In June 2023, shortly after I read this volume, I had the pleasure to sit in on Catherine Clinton’s lecture on the life of Harriet Tubman at the Civil War Institute (CWI) Summer Conference at Gettysburg College. Unlike all too many academics, Clinton is hardly dull on stage, and her presentation was as lively and colorful as her subject certainly must have been in the days when she walked the earth. During a tangent that drifted to the currency controversy, she noted that one of the more superficial objections to the rebranding of the twenty was that there are no existing images of Tubman smiling, something Clinton—grinning mischievously—reminded the audience should hardly be surprising since Harriet once dealt with a toothache while smuggling human beings out of bondage by knocking her own tooth out with her pistol, an episode recounted in the book, as well. Harriet Tubman’s life was an extraordinary one. If you want to learn more, pick up Clinton’s book.
Harriet Tubman is a true hero. Born a slave, she "stole herself away" (to use Frederick Douglass's description of his own escape) to freedom in the North. Then she returned to slave states (mostly Maryland) time and time again to rescue family and others and deliver new souls to freedom. Each journey risked grievous injury, re-enslavement, or death if she were discovered in the act of spiriting valuable property away from slave holders. I can think of few of our countrymen and women who so consistently put themselves in harms way in exercise of a noble calling (military service excepted).
The author tells Tubman's story. Sadly for readers. the documentation and details of Tubman's individual journey's back to the South to conduct slaves to freedom is lacking. We know she went, about when she went and about how many times she made the journey. Tubman did not record details, nor was she asked when interviewed, of the particulars of her forays nor freedmen and women she journeyed with. Part of this was the fact that there was a reward on her head and she was at risk (as well as the slaves she brought north) under the Fugitive Slave Act even in free states. Discretion was needed. Part of it was that the few who interviewed her and produced books on one of America's most famous freedwoman didn't ask those types of detailed questions. We do know more about her life as a slave (though even that is incomplete in major details) and of her work for the Union as a scout and nurse in Virginia and South Carolina as well as her philanthropic efforts later in life.

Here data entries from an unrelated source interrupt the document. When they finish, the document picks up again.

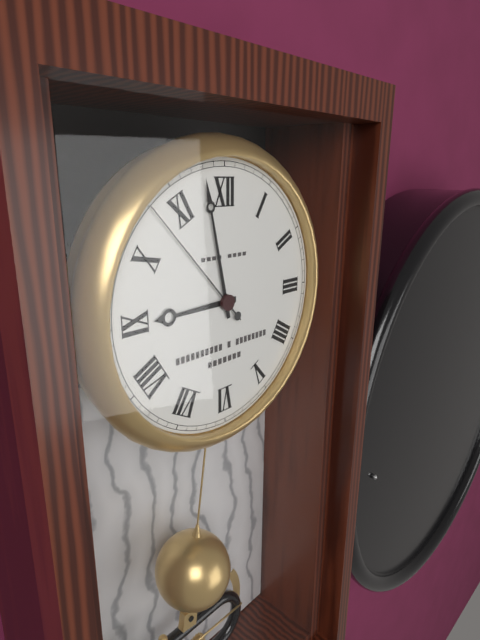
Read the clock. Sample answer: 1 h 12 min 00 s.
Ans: 8 h 58 min 53 s
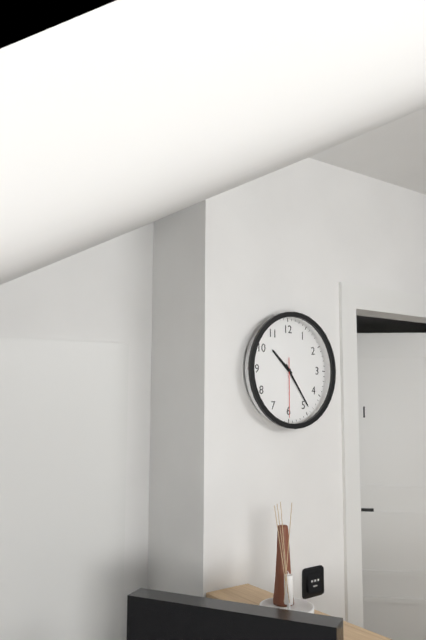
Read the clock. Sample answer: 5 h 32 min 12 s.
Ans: 10 h 24 min 30 s
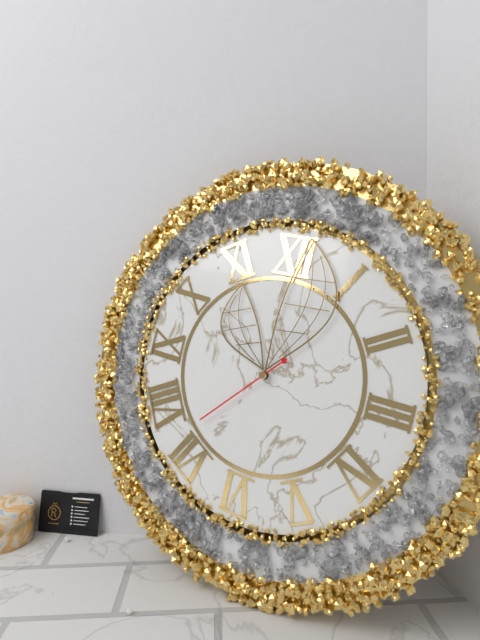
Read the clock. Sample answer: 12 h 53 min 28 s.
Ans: 11 h 01 min 37 s
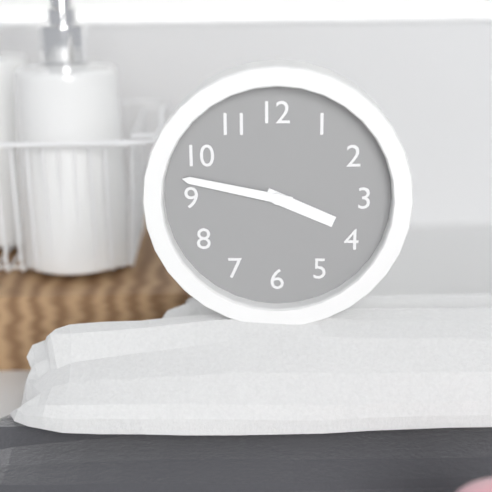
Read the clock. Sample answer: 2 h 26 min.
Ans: 3 h 47 min
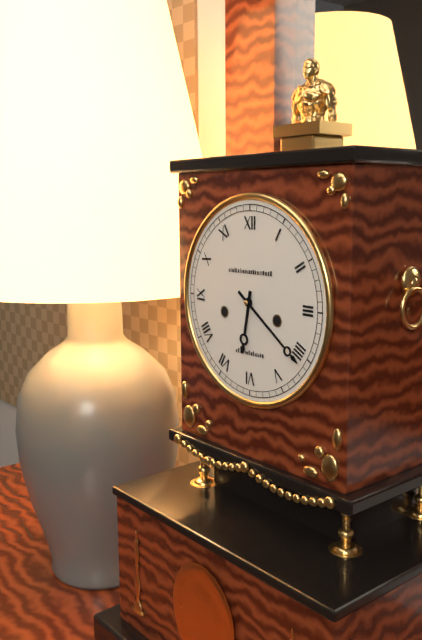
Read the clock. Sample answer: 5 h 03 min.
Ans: 6 h 21 min
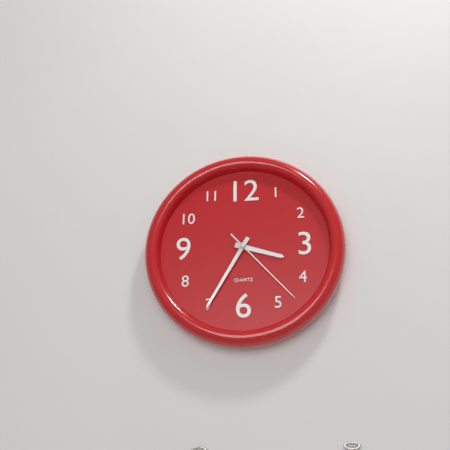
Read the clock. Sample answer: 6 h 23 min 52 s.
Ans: 3 h 35 min 23 s
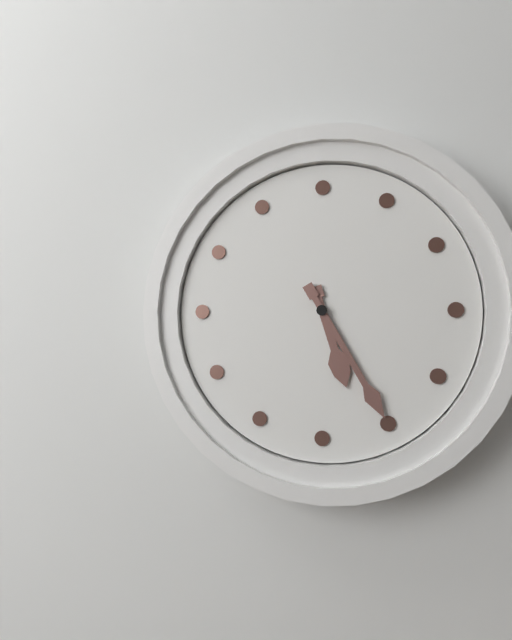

The author does about as well as anyone can with a great story lacking in details. Of necessity, and for context, the book delves into slave life and experiences in general. The few memorialists who kept records or wrote of their work as station masters / financiers of the Underground Railroad also are brought into the story.
This is great history and a great story. Even with the gaps of information, the author does justice to the memory and life of Harriet Tubman.